> _QUOTED TEXT_
■ ■ ■ ■ ■
This is not a security issue, as the text is then escaped as raw text as is appropriate for the content of those tags, inline with the behaviour of the Go HTML library. As the output is escaped it does not pose a risk.

I have investigated this, but this behaviour is both safe, and aligns to other HTML processors. This means that this Github issue represents a case of GIGO and whilst the library continues to ensure there is no security risk, it would look unpretty when rendered as the escaped text would be rendered. This behaviour is correct.

buro9 commented 4 years ago

PS: Thank you though... I enjoyed investigating what other HTML engines do here and also found examples in bug reports to other libraries closed similarly or with jsfiddles to demonstrate the issue, and saw that the W3C validator reports a self-closing IFRAME as invalid.

buro9 commented 4 years ago

The key reference is this one: https://www.w3.org/TR/2016/PR-html51-20160915/semantics-embedded-content.html#the-iframe-element

Neither tag is omissible.

Q: So what is supposed to be between the opening and closing IFRAME tag? A: Content to be presented to user agents that do not support IFRAME.

What goes between the opening and closing IFRAME tag is equivalent to what you may put inside a NOSCRIPT tag.

The HTML 4 spec shows this clearly, though the HTML 5 spec seems to have not made it as explicit:

https://www.w3.org/TR/html401/present/frames.html#h-16.5

<IFRAME src="foo.html" width="400" height="500"
             scrolling="auto" frameborder="1">
  [Your user agent does not support frames or is currently configured
  not to display frames. However, you may visit
  <A href="foo.html">the related document.</A>]
  </IFRAME>
akasandra commented 4 years ago

When you load invalid HTML in some browsers, browser may behave differently. Some engines could try to ignore the mistake. Meaning the issue turns current strategy into a flaw.

buro9 commented 4 years ago

This library does not attempt to correct input according to target clients that may behave differently.

This library only provides security against the input being rendered in such a way as to provide a mechanism for XSS.

GIGO applies.

Whatever generates the input that you wish to sanitize should already produce the well-formed HTML that you wish to render.

If you deem this a flaw, then the flaw resides in whatever is producing the self-closing IFRAME as this is not valid HTML.

If you use this: http://validator.w3.org/

And validate against direct input:

<iframe /><script type="text/javascript">doBadStuff();</script>

You will see both parts of the issue with the input:

  1. A self-closing slash is not valid on IFRAME
  2. The SCRIPT tag is now treated as text
Screenshot 2020-06-17 at 10 08 05

This library continues to perform correctly, and escapes the text inside of the (unterminated) IFRAME, this providing the security feature.

The input needs fixing. If the input is created by a tool then that tool has a bug.
■ ■ ■ ■ ■
> _ENTRIES PROVIDED_
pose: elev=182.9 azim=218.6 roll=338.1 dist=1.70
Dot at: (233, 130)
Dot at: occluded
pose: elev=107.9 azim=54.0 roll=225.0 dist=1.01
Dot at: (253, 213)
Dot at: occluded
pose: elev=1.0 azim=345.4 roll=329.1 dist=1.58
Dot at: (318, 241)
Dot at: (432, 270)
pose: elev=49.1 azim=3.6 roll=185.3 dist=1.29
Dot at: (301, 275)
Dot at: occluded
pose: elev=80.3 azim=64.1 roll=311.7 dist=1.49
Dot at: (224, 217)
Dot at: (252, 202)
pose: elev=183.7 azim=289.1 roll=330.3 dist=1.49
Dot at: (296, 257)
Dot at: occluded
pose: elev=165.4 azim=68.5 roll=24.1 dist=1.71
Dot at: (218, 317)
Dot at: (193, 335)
■ ■ ■ ■ ■
> _SET EXERCISE_
Copy the IFRAME discussion, starting at "If you use this: http://validator.w3.org/" and ending at "the security feature.", and change "self-closing slash" to "trailing slash".

> _TASK RESULT_
If you use this: http://validator.w3.org/

And validate against direct input:

<iframe /><script type="text/javascript">doBadStuff();</script>

You will see both parts of the issue with the input:

  1. A trailing slash is not valid on IFRAME
  2. The SCRIPT tag is now treated as text
Screenshot 2020-06-17 at 10 08 05

This library continues to perform correctly, and escapes the text inside of the (unterminated) IFRAME, this providing the security feature.